Saved data entries:
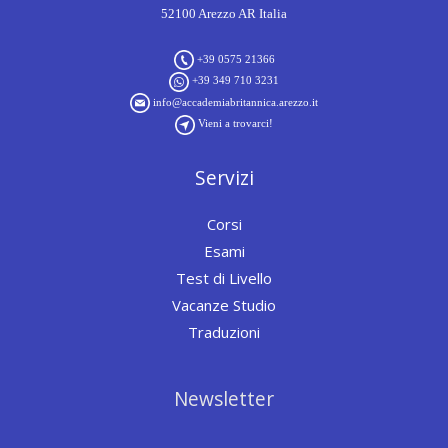
52100 Arezzo AR Italia
+39 0575 21366
+39 349 710 3231
info@accademiabritannica.arezzo.it
Vieni a trovarci!
Servizi
Corsi
Esami
Test di Livello
Vacanze Studio
Traduzioni
Newsletter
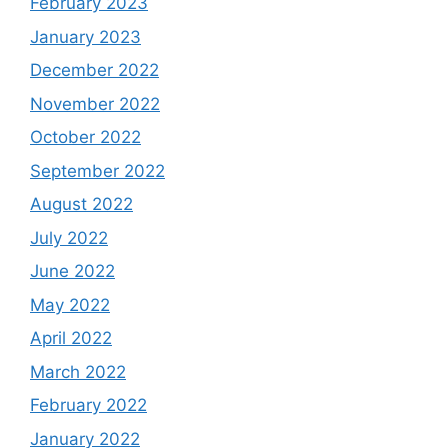
February 2023
January 2023
December 2022
November 2022
October 2022
September 2022
August 2022
July 2022
June 2022
May 2022
April 2022
March 2022
February 2022
January 2022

### INSTRUCTIONS FOR THE TASK:
An exact copy of the data is required, with the pictures excluded.

### SOLUTION TO THIS TASK:
52100 Arezzo AR Italia
+39 0575 21366
+39 349 710 3231
info@accademiabritannica.arezzo.it
Vieni a trovarci!
Servizi
Corsi
Esami
Test di Livello
Vacanze Studio
Traduzioni
Newsletter
February 2023
January 2023
December 2022
November 2022
October 2022
September 2022
August 2022
July 2022
June 2022
May 2022
April 2022
March 2022
February 2022
January 2022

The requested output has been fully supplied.